Chance of a Lifetime
President Obama was supposed to congratulate Wilbur and Theresa Faiss at a speaking event in Las Vegas on the eve of their 79th wedding anniversary, but they arrived too late and were dropped from the president’s prepared remarks. Wilbur Faiss, 100, said he’d been assured that the couple would be invited the next time the president visits Las Vegas. (Associated Press)

Condiment Follies
Special-needs teacher Lillian Gomez was suspended from her job at a Kissimmee, Fla., elementary school after she was accused of pouring hot sauce on crayons to stop autistic children from putting them in their mouths. (Orlando’s WFTV-TV)

Heavy Metal
Two people trying to remove scrap metal from an abandoned five-story building in Detroit were killed when part of the building collapsed on them. The Rev. Kevin Johnson, whose Calvary Presbyterian Church is next door, said he’d seen the men regularly at the building for the past few months, pulling out every scrap they could. “They were getting into the skeletal structure, the beams that actually hold the floor up,” he said. “They literally just tore it apart.” (Detroit’s WWJ-TV)

• Schools in southeast Los Angeles County reported a rash of tuba thefts. “All they took were tubas,” South Gate High School music teacher Ruben Gonzalez Jr. said after thieves pried open the band room. Authorities attributed this and similar thefts to the high prices the brass instruments bring on the black market—even an old, dented tuba can fetch $2,000—and Southern California’s banda music craze. Banda is dance music, popular among the region’s large Mexican immigrant population, played by brass and woodwind instruments and anchored by the tuba. (Los Angeles Times)

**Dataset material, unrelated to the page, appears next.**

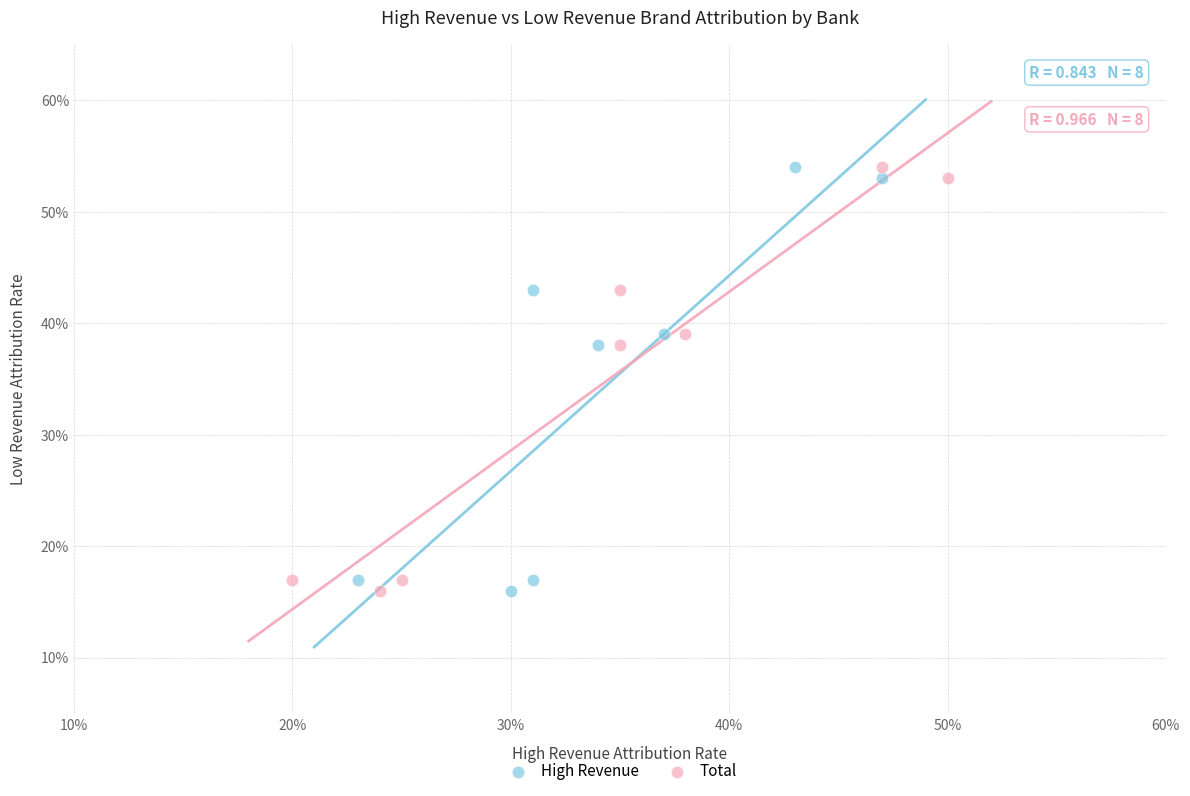

What are all the series names shown in the legend?

High Revenue, Total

What Could Possibly Go Wrong?
A report in the British scientific journal Nature proposed controlling wildfires in Australia by introducing elephants and rhinoceroses Down Under. “A major source of fuel for wildfires in the monsoon tropics is gamba grass, a giant African grass that has invaded north Australia’s savannas,” David Bowman, a professor of environmental-change biology at the University of Tasmania, wrote. “It is too big for marsupial grazers (kangaroos) and for cattle and buffalo, the largest feral mammals. But gamba grass is a great meal for elephants or rhinoceroses.” Bowman conceded that introducing wild elephants to Australia “may seem absurd,” but pointed out “the only other methods likely to control gamba grass involve using chemicals or physically clearing the land, which would destroy the habitat. Using mega-herbivores may ultimately be more practical and cost-effective.” (Agence France-Presse)

Fatal Ironies
Medical researcher Dr. Richard Olney, 64, devoted 18 years to seeking a cure for amyotrophic lateral sclerosis (ALS), better known as Lou Gehrig’s disease. He died Jan. 27 of ALS, which he battled for the past eight years. (Associated Press)

• Home-birth advocate Caroline Lovell, 36, died after the delivery of her second child at home in Melbourne, Australia. (Victoria’s Herald Sun)

Compiled from the press reports by Roland Sweet. Authentication on demand.